STATED PROBLEM: Write the lines below as a JSON list of strings, one string per line and no blank lines. Leave out the pictures.

SUPPLIED MATERIAL:
Begin

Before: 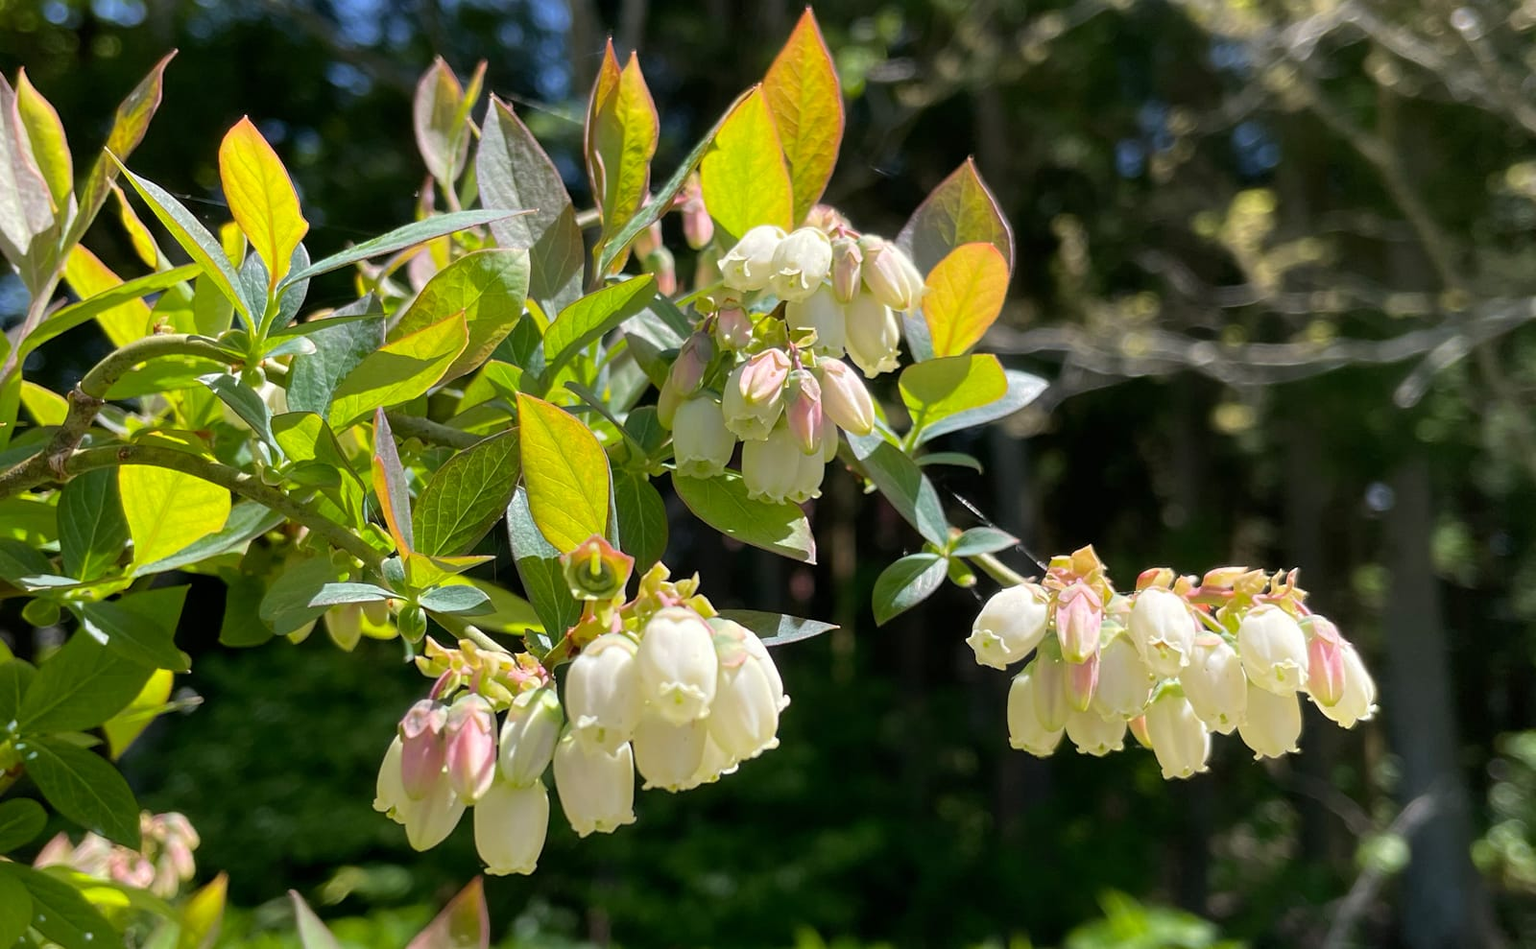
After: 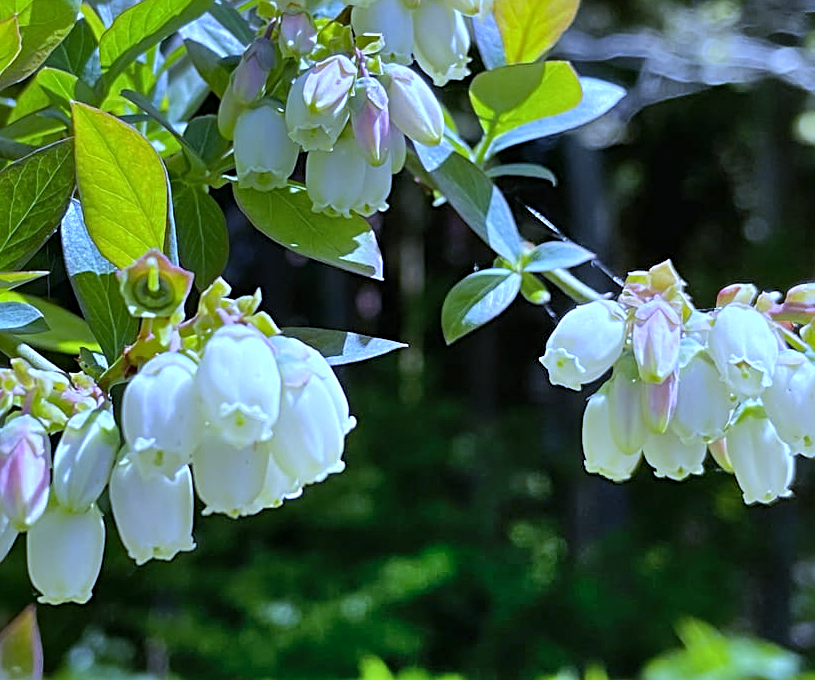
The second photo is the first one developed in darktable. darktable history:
crop and rotate: left 29.237%, top 31.152%, right 19.807%
white balance: red 0.766, blue 1.537
sharpen: radius 3.119
shadows and highlights: shadows 75, highlights -25, soften with gaussian
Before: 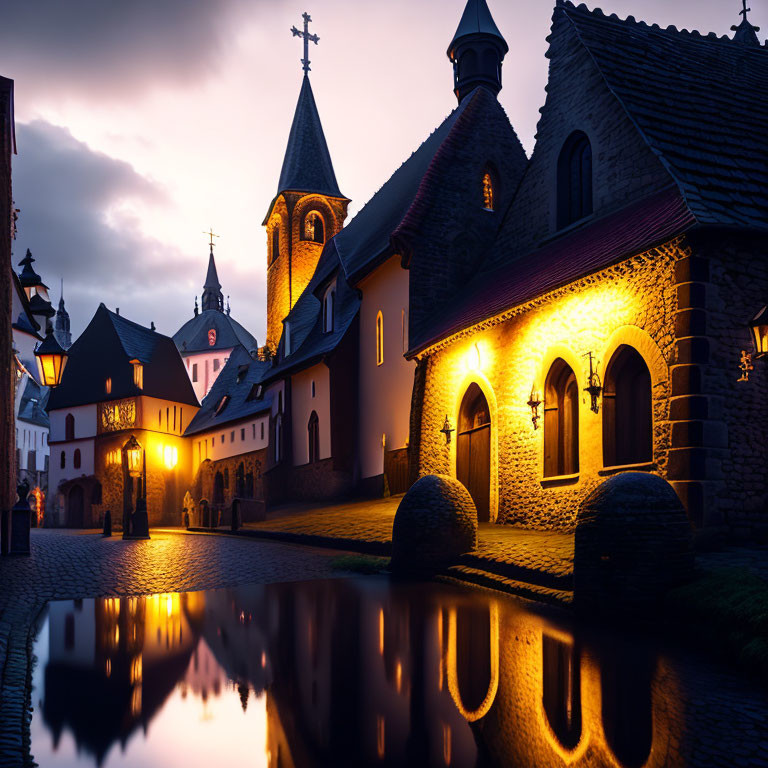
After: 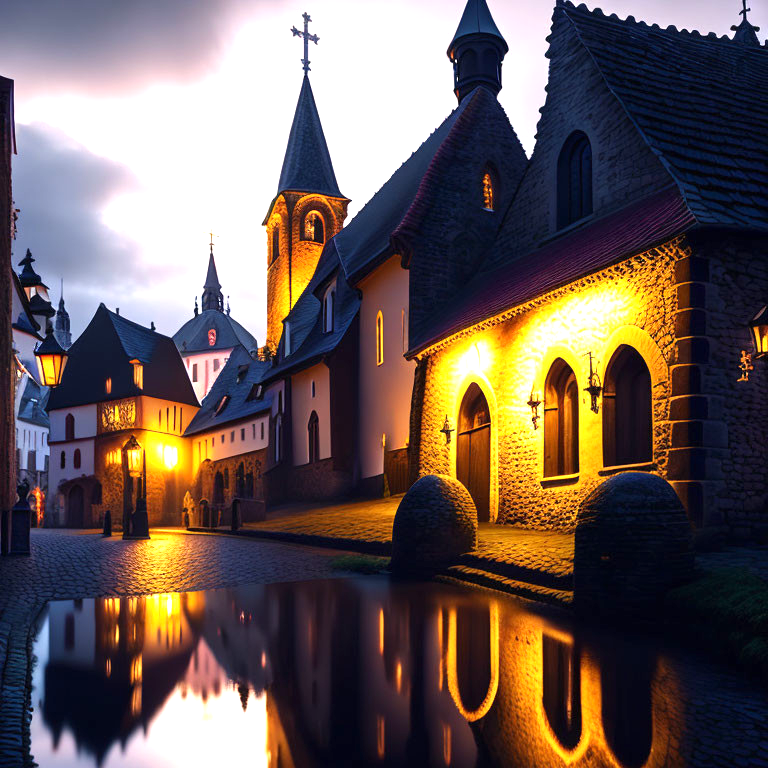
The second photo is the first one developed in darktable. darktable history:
tone equalizer: smoothing diameter 2.09%, edges refinement/feathering 18.17, mask exposure compensation -1.57 EV, filter diffusion 5
exposure: black level correction 0, exposure 0.699 EV, compensate highlight preservation false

End

ANSWER TO THE PROBLEM:
[
  "Before: ",
  "After: ",
  "The second photo is the first one developed in darktable. darktable history:",
  "crop and rotate: left 29.237%, top 31.152%, right 19.807%",
  "white balance: red 0.766, blue 1.537",
  "sharpen: radius 3.119",
  "shadows and highlights: shadows 75, highlights -25, soften with gaussian",
  "Before: ",
  "After: ",
  "The second photo is the first one developed in darktable. darktable history:",
  "tone equalizer: smoothing diameter 2.09%, edges refinement/feathering 18.17, mask exposure compensation -1.57 EV, filter diffusion 5",
  "exposure: black level correction 0, exposure 0.699 EV, compensate highlight preservation false"
]